Nothing but the lines from the start of the records through the line that contains "263 30 9.78" is to be copied, and each is to be copied exactly.

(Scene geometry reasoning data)
________________
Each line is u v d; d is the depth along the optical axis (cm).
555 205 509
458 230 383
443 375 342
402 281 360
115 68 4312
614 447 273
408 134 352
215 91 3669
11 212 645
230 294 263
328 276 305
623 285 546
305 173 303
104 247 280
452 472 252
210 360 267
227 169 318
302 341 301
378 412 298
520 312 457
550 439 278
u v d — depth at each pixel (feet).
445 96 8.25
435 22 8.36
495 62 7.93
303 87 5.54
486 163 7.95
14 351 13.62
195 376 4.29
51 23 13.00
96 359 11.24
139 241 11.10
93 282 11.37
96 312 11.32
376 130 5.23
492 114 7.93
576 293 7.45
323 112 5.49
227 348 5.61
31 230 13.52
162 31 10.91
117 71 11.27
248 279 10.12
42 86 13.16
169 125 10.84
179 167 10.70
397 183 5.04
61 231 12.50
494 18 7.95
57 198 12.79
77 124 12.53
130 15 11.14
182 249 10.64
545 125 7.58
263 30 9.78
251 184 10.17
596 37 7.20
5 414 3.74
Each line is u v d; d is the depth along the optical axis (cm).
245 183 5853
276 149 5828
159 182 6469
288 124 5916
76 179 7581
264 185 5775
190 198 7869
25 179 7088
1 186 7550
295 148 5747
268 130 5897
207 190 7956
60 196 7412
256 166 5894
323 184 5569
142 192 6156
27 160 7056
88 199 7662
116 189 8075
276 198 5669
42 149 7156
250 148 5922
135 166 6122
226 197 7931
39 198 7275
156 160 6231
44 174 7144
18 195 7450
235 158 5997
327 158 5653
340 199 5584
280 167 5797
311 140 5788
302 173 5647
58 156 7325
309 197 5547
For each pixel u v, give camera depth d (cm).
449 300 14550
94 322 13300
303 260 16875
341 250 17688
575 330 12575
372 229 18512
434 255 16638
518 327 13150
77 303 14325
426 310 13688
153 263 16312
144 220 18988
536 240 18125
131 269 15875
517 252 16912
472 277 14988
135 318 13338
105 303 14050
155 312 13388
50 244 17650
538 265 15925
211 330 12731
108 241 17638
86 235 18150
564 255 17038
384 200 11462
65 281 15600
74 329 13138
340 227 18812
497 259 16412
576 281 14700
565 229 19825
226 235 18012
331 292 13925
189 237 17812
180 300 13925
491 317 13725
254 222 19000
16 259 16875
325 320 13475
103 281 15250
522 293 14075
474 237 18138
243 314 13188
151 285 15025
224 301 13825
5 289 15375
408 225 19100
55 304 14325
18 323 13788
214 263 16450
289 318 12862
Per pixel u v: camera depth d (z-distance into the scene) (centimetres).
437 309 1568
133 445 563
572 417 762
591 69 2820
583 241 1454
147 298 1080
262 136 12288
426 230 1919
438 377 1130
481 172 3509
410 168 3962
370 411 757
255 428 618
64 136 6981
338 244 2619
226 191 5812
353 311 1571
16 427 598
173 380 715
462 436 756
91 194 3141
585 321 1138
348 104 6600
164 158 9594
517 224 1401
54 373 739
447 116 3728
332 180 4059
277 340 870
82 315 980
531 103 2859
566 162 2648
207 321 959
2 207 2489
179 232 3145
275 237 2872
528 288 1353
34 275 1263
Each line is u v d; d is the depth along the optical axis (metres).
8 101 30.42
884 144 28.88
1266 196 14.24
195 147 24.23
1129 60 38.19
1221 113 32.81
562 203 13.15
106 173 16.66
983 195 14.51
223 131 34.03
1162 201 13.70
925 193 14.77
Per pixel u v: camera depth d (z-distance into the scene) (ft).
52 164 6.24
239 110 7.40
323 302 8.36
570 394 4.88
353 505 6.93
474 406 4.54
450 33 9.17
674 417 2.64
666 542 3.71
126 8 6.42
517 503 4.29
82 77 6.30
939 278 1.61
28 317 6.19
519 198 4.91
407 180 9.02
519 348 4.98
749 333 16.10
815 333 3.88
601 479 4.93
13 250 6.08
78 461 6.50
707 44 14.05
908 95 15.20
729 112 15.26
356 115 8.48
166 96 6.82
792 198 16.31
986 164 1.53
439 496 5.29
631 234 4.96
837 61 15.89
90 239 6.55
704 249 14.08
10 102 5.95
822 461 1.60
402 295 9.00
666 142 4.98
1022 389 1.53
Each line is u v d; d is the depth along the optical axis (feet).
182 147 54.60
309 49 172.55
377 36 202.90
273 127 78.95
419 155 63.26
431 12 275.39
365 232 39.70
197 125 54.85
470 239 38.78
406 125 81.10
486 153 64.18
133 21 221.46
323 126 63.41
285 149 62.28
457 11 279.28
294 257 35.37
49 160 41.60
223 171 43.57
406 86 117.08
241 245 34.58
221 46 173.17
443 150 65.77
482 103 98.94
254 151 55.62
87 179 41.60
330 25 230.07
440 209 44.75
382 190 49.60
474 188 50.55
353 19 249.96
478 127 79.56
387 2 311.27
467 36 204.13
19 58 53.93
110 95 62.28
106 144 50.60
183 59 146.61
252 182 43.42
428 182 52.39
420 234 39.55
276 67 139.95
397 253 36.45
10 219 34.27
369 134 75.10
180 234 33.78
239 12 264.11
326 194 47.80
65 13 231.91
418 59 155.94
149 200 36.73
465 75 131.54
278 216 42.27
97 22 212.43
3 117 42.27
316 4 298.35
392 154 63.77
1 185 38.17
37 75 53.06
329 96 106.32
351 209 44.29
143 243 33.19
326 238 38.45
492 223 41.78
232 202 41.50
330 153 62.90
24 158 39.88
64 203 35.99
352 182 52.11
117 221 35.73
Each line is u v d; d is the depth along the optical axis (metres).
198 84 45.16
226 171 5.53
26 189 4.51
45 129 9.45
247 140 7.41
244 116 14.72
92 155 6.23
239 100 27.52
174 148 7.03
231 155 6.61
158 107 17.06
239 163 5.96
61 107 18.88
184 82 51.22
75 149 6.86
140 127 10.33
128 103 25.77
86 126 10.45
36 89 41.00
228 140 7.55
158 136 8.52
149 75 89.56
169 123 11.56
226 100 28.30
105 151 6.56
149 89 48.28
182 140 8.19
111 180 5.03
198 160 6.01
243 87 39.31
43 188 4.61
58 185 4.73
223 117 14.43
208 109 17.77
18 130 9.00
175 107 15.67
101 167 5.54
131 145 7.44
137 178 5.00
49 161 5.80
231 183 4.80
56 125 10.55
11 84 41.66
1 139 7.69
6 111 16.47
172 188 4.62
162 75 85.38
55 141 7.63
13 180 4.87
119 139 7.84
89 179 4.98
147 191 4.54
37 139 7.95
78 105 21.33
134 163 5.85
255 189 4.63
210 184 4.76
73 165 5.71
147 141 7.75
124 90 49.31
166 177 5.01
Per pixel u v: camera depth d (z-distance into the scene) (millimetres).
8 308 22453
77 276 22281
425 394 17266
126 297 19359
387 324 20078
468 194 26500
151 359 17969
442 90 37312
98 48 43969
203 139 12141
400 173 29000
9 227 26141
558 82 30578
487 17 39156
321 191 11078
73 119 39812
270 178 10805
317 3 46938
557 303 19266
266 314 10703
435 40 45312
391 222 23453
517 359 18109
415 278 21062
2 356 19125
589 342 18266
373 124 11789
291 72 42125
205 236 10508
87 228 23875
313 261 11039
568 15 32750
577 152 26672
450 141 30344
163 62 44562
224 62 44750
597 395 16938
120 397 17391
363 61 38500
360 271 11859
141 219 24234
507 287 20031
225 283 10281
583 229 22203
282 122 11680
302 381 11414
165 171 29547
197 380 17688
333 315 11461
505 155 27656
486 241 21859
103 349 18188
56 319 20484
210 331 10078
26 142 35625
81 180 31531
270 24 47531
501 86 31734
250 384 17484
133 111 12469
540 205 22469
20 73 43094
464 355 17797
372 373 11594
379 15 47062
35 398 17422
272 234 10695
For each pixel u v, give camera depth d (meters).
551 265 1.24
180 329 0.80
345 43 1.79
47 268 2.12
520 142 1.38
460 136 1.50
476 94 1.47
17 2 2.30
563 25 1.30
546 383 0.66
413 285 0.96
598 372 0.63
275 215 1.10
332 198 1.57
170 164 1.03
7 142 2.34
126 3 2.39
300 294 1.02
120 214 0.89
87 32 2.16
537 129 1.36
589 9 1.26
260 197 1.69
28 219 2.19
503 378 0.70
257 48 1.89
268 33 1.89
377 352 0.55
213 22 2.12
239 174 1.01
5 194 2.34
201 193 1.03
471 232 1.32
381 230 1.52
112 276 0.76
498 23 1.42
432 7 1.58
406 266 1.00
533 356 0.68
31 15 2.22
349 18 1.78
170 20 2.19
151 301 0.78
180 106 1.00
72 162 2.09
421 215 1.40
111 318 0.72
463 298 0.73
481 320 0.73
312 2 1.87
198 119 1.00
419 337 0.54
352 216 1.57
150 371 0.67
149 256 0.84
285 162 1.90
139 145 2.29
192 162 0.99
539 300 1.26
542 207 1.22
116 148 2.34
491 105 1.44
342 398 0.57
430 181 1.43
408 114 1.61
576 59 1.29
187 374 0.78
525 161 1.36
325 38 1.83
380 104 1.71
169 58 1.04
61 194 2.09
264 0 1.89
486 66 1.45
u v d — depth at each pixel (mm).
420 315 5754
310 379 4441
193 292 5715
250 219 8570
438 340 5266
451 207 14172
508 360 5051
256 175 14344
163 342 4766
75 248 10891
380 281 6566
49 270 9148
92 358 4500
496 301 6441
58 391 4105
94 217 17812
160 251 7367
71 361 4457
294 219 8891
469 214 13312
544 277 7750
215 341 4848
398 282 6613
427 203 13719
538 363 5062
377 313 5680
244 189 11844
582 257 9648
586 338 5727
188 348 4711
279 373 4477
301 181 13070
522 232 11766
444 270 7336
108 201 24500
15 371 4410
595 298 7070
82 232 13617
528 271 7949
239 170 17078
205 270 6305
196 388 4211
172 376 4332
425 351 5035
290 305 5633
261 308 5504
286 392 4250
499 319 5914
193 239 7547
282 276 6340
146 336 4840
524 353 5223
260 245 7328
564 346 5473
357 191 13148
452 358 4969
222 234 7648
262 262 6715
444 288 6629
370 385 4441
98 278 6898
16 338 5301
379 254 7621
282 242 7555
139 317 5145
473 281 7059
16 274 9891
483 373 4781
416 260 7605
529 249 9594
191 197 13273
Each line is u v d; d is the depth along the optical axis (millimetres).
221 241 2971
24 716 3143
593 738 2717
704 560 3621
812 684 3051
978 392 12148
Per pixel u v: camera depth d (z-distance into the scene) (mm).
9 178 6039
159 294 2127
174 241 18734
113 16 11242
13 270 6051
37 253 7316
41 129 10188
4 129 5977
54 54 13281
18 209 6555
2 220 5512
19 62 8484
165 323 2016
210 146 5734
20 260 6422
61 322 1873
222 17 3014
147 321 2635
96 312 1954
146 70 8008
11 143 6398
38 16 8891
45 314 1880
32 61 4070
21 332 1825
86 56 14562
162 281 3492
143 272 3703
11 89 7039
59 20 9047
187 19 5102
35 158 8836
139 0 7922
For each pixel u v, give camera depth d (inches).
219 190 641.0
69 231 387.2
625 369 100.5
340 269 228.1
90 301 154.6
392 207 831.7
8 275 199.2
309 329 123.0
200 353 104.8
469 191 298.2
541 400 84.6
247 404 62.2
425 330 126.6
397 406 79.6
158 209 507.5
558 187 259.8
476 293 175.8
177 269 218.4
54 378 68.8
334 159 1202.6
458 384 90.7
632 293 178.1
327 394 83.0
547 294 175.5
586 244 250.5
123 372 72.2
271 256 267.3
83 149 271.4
________________
→ **Output**:
Each line is u v d; d is the depth along the optical axis (cm).
555 205 509
458 230 383
443 375 342
402 281 360
115 68 4312
614 447 273
408 134 352
215 91 3669
11 212 645
230 294 263
328 276 305
623 285 546
305 173 303
104 247 280
452 472 252
210 360 267
227 169 318
302 341 301
378 412 298
520 312 457
550 439 278
u v d — depth at each pixel (feet).
445 96 8.25
435 22 8.36
495 62 7.93
303 87 5.54
486 163 7.95
14 351 13.62
195 376 4.29
51 23 13.00
96 359 11.24
139 241 11.10
93 282 11.37
96 312 11.32
376 130 5.23
492 114 7.93
576 293 7.45
323 112 5.49
227 348 5.61
31 230 13.52
162 31 10.91
117 71 11.27
248 279 10.12
42 86 13.16
169 125 10.84
179 167 10.70
397 183 5.04
61 231 12.50
494 18 7.95
57 198 12.79
77 124 12.53
130 15 11.14
182 249 10.64
545 125 7.58
263 30 9.78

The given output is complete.